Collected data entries

========

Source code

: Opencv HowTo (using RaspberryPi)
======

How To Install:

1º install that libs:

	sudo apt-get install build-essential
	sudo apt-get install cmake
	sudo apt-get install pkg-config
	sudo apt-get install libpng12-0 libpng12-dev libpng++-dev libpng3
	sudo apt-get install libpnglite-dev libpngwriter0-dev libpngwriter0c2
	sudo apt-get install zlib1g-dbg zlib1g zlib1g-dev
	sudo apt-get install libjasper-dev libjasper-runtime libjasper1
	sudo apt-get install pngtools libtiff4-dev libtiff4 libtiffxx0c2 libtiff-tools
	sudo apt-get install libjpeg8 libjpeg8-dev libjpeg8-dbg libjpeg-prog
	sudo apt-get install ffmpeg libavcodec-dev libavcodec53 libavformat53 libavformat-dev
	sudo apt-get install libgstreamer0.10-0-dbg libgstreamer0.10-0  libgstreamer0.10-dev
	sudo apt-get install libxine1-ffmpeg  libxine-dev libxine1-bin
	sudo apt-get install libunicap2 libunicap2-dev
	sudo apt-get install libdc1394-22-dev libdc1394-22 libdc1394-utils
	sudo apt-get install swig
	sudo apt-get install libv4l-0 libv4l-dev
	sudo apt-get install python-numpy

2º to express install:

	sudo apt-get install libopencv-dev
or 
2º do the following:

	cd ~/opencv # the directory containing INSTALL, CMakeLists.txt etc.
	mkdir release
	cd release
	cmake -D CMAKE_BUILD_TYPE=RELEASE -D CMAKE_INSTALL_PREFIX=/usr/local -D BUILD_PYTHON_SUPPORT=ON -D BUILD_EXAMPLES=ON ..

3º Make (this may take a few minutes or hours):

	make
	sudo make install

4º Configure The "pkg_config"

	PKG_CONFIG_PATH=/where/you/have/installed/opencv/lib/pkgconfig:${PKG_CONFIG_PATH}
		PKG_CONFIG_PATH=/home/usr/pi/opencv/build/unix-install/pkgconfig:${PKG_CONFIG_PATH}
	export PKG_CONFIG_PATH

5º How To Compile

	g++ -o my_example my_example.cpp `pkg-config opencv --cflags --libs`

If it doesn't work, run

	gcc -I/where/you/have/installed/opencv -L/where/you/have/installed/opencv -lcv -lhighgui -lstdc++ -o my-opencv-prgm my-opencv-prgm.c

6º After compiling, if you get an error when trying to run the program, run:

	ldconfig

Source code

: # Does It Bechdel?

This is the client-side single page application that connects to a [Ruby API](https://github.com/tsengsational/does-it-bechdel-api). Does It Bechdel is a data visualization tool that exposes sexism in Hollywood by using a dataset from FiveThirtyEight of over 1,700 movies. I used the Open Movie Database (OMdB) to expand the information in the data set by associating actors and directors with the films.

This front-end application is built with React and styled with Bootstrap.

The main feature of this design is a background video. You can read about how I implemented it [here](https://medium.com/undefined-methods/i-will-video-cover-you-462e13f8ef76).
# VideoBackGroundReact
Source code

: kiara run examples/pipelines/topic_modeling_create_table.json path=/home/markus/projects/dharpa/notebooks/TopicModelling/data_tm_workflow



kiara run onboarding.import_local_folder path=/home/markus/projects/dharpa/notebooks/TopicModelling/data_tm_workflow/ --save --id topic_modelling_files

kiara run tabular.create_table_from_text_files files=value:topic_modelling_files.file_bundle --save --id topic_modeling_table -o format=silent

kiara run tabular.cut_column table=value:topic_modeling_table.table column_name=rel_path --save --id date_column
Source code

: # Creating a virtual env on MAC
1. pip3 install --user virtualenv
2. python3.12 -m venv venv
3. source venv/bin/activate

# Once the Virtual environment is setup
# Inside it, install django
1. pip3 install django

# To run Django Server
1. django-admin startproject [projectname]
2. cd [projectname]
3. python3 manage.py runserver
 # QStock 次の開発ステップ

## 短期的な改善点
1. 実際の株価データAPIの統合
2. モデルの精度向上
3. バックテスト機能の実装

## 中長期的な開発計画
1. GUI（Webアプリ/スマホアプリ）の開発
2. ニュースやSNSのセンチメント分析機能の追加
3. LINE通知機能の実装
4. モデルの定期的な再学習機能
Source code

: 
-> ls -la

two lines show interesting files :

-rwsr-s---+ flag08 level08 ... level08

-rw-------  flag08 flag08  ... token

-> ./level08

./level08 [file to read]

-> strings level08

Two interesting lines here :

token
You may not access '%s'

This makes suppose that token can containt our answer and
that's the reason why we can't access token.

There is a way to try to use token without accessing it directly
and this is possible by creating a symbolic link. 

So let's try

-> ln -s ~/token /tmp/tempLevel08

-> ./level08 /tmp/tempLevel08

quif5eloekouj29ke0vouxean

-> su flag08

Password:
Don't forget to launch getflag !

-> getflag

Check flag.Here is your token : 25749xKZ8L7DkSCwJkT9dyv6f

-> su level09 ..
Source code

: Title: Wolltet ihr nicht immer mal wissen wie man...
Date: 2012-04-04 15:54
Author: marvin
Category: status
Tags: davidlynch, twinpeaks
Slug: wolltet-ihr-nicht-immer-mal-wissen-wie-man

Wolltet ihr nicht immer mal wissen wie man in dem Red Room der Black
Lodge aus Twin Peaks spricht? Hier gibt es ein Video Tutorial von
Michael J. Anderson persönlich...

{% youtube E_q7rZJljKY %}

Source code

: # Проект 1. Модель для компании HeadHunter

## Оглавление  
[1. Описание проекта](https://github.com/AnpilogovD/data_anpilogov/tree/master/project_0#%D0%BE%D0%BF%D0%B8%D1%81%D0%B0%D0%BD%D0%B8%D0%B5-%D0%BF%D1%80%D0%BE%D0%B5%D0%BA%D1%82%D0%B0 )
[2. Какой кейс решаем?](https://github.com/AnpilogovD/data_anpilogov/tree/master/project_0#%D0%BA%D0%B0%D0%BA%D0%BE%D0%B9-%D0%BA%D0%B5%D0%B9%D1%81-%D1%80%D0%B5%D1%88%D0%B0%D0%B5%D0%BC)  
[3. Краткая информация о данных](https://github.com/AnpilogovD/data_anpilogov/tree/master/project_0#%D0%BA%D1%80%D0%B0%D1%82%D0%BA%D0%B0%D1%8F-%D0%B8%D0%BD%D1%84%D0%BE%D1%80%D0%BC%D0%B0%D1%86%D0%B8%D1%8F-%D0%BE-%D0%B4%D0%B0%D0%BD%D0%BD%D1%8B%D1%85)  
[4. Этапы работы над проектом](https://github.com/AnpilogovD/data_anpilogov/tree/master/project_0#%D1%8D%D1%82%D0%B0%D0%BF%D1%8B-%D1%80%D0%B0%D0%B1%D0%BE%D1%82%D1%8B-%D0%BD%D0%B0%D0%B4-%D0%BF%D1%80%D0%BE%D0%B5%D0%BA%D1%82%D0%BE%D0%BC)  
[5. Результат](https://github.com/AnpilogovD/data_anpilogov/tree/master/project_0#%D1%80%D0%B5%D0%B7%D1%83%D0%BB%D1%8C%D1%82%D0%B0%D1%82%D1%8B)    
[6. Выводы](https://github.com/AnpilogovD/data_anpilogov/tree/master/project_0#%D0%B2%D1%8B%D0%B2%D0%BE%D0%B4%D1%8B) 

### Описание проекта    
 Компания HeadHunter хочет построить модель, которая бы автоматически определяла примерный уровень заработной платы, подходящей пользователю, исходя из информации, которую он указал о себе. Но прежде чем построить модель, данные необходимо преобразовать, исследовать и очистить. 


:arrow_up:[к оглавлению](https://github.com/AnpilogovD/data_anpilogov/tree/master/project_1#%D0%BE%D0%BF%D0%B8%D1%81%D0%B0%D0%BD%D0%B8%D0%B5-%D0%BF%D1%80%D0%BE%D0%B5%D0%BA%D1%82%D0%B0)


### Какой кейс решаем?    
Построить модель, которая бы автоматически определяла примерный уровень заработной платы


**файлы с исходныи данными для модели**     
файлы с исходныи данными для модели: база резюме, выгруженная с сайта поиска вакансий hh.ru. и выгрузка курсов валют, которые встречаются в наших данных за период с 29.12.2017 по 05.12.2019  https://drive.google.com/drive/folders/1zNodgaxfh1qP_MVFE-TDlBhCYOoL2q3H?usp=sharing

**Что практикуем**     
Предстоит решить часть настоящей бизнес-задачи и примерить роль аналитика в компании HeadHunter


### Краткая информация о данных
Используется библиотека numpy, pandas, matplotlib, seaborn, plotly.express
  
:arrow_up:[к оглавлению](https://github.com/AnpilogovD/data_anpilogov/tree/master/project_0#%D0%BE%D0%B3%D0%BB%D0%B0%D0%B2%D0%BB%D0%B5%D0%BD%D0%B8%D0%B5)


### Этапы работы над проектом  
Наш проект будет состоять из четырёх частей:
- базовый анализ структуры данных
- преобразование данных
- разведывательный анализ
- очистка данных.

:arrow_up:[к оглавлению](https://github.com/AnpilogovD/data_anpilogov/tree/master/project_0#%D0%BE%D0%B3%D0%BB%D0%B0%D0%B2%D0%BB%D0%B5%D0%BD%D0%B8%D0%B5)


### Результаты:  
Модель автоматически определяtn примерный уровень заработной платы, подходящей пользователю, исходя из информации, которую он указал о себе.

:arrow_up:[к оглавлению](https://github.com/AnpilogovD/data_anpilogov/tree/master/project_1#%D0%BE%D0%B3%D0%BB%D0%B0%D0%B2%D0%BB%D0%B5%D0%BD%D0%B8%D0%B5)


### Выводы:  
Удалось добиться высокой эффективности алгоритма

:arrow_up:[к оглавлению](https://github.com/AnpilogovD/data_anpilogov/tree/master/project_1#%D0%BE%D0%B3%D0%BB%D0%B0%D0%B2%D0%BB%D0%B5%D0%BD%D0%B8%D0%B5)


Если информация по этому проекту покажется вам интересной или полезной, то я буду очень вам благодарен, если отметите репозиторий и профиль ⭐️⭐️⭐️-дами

========

Copy the portion of the listing above word for word, starting with the line containing "### Описание проекта" and ending with the line containing "Компания HeadHunter хочет". Include both of those lines.

### Описание проекта    
 Компания HeadHunter хочет построить модель, которая бы автоматически определяла примерный уровень заработной платы, подходящей пользователю, исходя из информации, которую он указал о себе. Но прежде чем построить модель, данные необходимо преобразовать, исследовать и очистить. 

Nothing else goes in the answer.